2. The method according to claim 1, characterized in that that the system initialization when the system is restarted and / or when the system is restarted becomes. 3. The method according to claim 1 or 2, characterized records that the version numbers on the partial arithmetic existing software units in a list are entered, the version number of an activated software unit at the top of the list is. 4. The method according to claim 3, characterized in that the version number of a software unit by Set Enter a version attribute (GCS) into the list will.   5. The method according to any one of the preceding claims characterized by that in the list the second place version number of Soft goods units according to their update age in the Li are sorted in ascending order. 6. The method according to any one of the preceding claims, since characterized in that to activate a compatible non-activated software unit always few software unit is selected, the most recent Version status of the compatible non-activated soft units of goods. 7. The method according to any one of the preceding claims characterized in that ensuring the Compatibility between activated on sub-computer systems software units automatically during the systemini tialization of at least one such sub-computer system is carried out. 8.Procedure for data backup within a distributed computer system having several sub-computer systems (system A, system B), within which a data backup is initiated in each sub-computer system after a software change, which is synchronized in the respective sub-computer systems at synchronization points defined in the data backup process , depending on the current status of the backup process, the following steps are performed:

• a) data is backed up in each sub-computer system, which other sub-computer systems cannot access,
• b) data access blocking is activated in each sub-computer system,
• c) data is backed up in each sub-computer system, which other sub-computer systems can also access,
• d) the data access blocks are deactivated.
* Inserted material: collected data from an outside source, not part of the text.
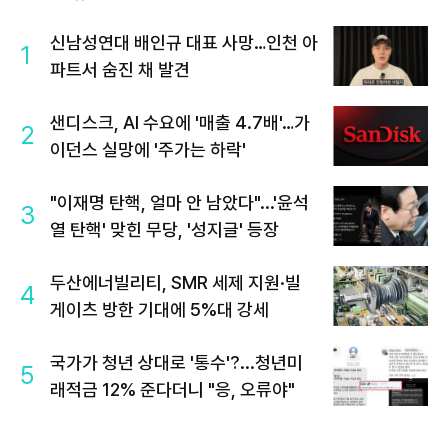
신남성연대 배인규 대표 사망…인천 아
1
파트서 숨진 채 발견
샌디스크, AI 수요에 '매출 4.7배'…가
2
이던스 실망에 '주가는 하락'
"이재명 탄핵, 얼마 안 남았다"...'윤석
3
열 탄핵' 맞힌 무당, '성지글' 등장
두산에너빌리티, SMR 세제 지원·빌
4
게이츠 방한 기대에 5%대 강세
국가가 청년 상대로 '통수'?...청년미
5
래적금 12% 준다더니 "응, 오류야"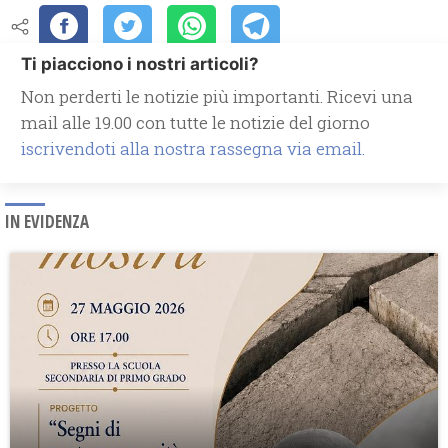
Ti piacciono i nostri articoli?
Non perderti le notizie più importanti. Ricevi una
mail alle 19.00 con tutte le notizie del giorno
iscrivendoti alla nostra rassegna via email.
IN EVIDENZA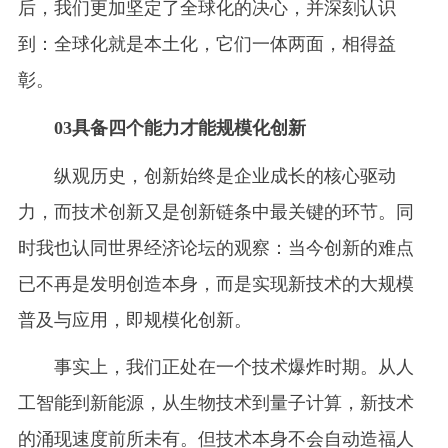
后，我们更加坚定了全球化的决心，并深刻认识
到：全球化就是本土化，它们一体两面，相得益
彰。
03具备四个能力才能规模化创新
纵观历史，创新始终是企业成长的核心驱动
力，而技术创新又是创新链条中最关键的环节。同
时我也认同世界经济论坛的观察：当今创新的难点
已不再是发明创造本身，而是实现新技术的大规模
普及与应用，即规模化创新。
事实上，我们正处在一个技术爆炸时期。从人
工智能到新能源，从生物技术到量子计算，新技术
的涌现速度前所未有。但技术本身不会自动造福人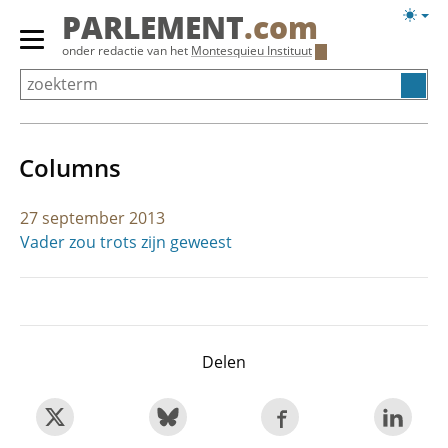
Overslaan
Licht
PARLEMENT
.com
en
weerg
Primair
onder redactie van het
Montesquieu Instituut
naar
menu
de
tonen/verbergen
inhoud
gaan
Columns
27 september 2013
Vader zou trots zijn geweest
Delen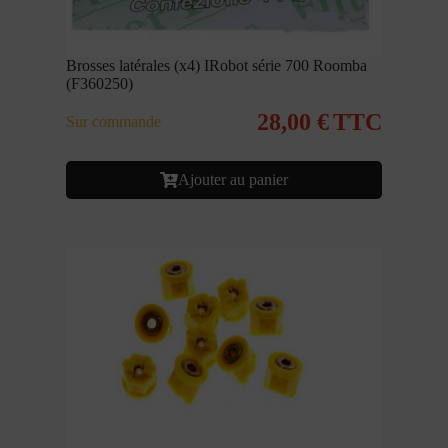
Brosses latérales (x4) IRobot série 700 Roomba
(F360250)
28,00
€
TTC
Sur commande
Ajouter au panier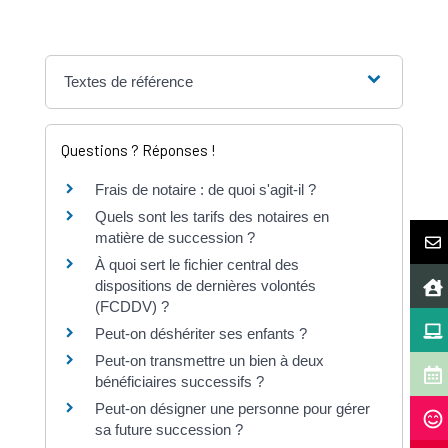
Textes de référence
Questions ? Réponses !
Frais de notaire : de quoi s'agit-il ?
Quels sont les tarifs des notaires en
matière de succession ?
À quoi sert le fichier central des
dispositions de dernières volontés
(FCDDV) ?
Peut-on déshériter ses enfants ?
Peut-on transmettre un bien à deux
bénéficiaires successifs ?
Peut-on désigner une personne pour gérer
sa future succession ?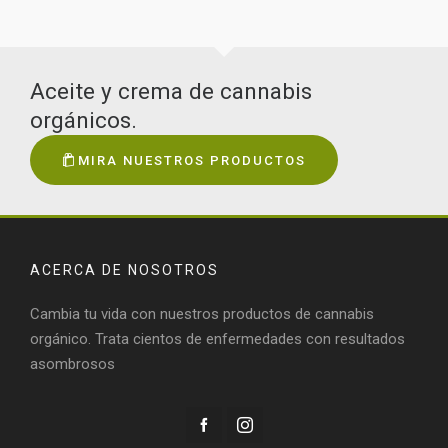
Aceite y crema de cannabis
orgánicos.
MIRA NUESTROS PRODUCTOS
ACERCA DE NOSOTROS
Cambia tu vida con nuestros productos de cannabis
orgánico. Trata cientos de enfermedades con resultados
asombrosos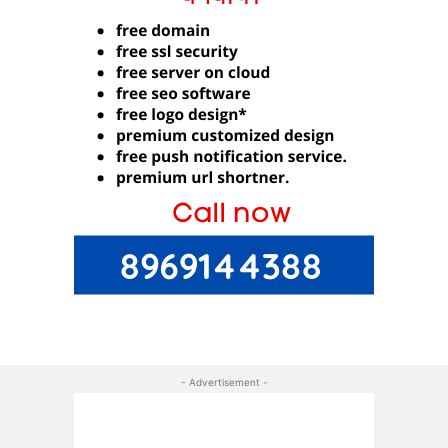
- Advertisement -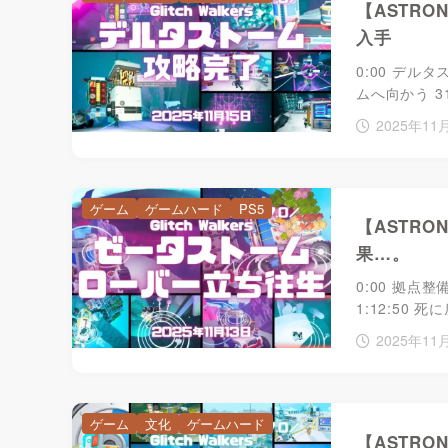
【ASTR
入手
0:00 デル
ムへ向かう 3
2025年11
ゲーム
ゲームハード
PS5
【ASTR
果…。
​​​​0:00
1:12:50 
2025年11
ゲーム
文化
ゲームハード
【ASTRO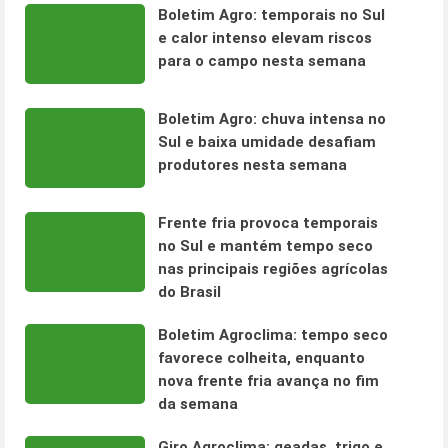
Boletim Agro: temporais no Sul
e calor intenso elevam riscos
para o campo nesta semana
Boletim Agro: chuva intensa no
Sul e baixa umidade desafiam
produtores nesta semana
Frente fria provoca temporais
no Sul e mantém tempo seco
nas principais regiões agrícolas
do Brasil
Boletim Agroclima: tempo seco
favorece colheita, enquanto
nova frente fria avança no fim
da semana
Giro Agroclima: geadas, trigo e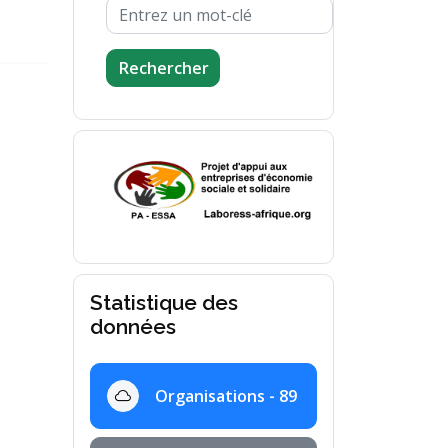
Rechercher
Statistique des
données
Organisations - 89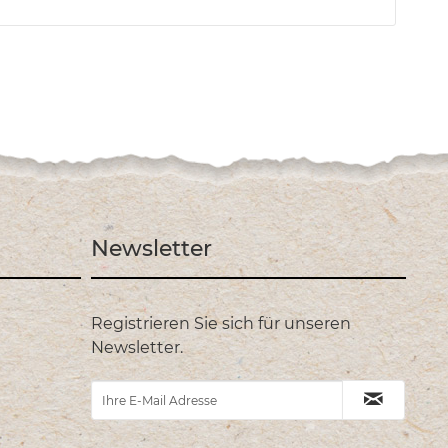
Newsletter
Registrieren Sie sich für unseren
Newsletter.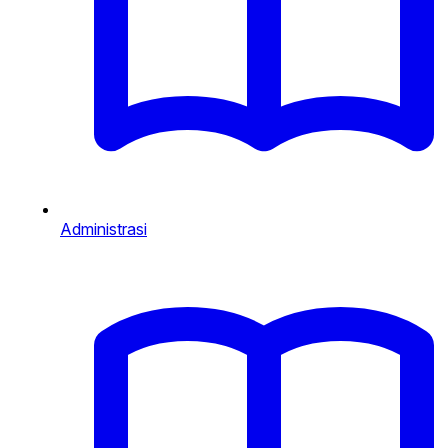
Administrasi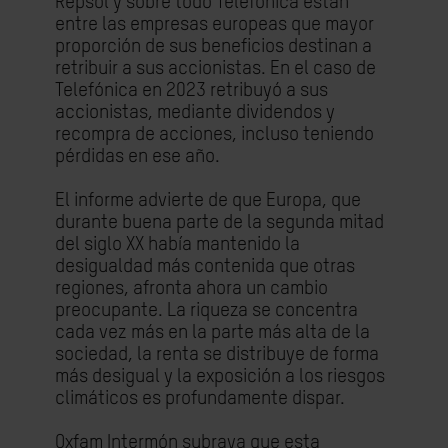
Repsol y sobre todo Telefónica están
entre las empresas europeas que mayor
proporción de sus beneficios destinan a
retribuir a sus accionistas. En el caso de
Telefónica en 2023 retribuyó a sus
accionistas, mediante dividendos y
recompra de acciones, incluso teniendo
pérdidas en ese año.
El informe advierte de que Europa, que
durante buena parte de la segunda mitad
del siglo XX había mantenido la
desigualdad más contenida que otras
regiones, afronta ahora un cambio
preocupante. La riqueza se concentra
cada vez más en la parte más alta de la
sociedad, la renta se distribuye de forma
más desigual y la exposición a los riesgos
climáticos es profundamente dispar.
Oxfam Intermón subraya que esta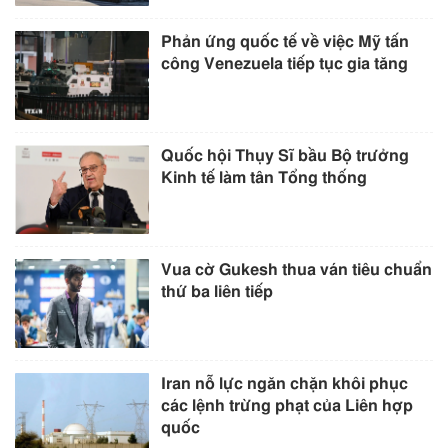
Phản ứng quốc tế về việc Mỹ tấn
công Venezuela tiếp tục gia tăng
Quốc hội Thụy Sĩ bầu Bộ trưởng
Kinh tế làm tân Tổng thống
Vua cờ Gukesh thua ván tiêu chuẩn
thứ ba liên tiếp
Iran nỗ lực ngăn chặn khôi phục
các lệnh trừng phạt của Liên hợp
quốc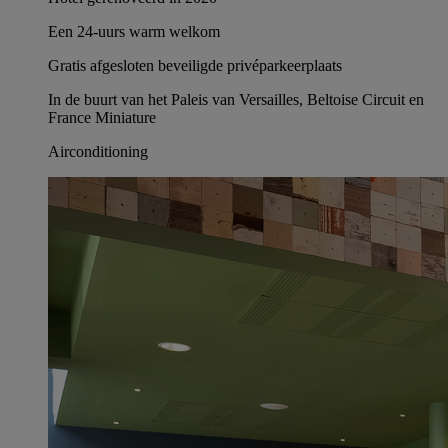
Een 24-uurs warm welkom
Gratis afgesloten beveiligde privéparkeerplaats
In de buurt van het Paleis van Versailles, Beltoise Circuit en
France Miniature
Airconditioning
9. The method according to claim 8, characterized in that to synchronize the data backup Sub-computer systems at the synchronization points above notify that in a sub-computer system initiated data backup one to continue the Da has reached defined status. 10. The method according to claim 8 or 9, characterized records that the synchronization points by time distances are defined. 11. The method according to claim 8 or 9, characterized records that the synchronization points in the form of positions implemented in the software code are implemented. 12. The method according to any one of claims 8 to 11, characterized characterized in that after the backup of the Version status of the backed up data in the respective part computer system is deposited. 13. The method according to any one of claims 8 to 12, characterized characterized that the version of the saved data by setting one in the respective sub-computer stored version attributes (GCS) becomes. 14. The method according to any one of claims 8 to 13, characterized characterized that on the respective part computer backups running from a from a central location using control software be controlled.   15. The method according to any one of claims 8 to 14, characterized characterized that information about rejected Changes to the data to be backed up during the data handle blocking temporarily in a log file will keep the changes to the data after the To be able to remove the data access block. 16. The method according to any one of the preceding claims characterized in that it is in an intermediary system that has at least two computer systems (CP, SSNC) has, is applied.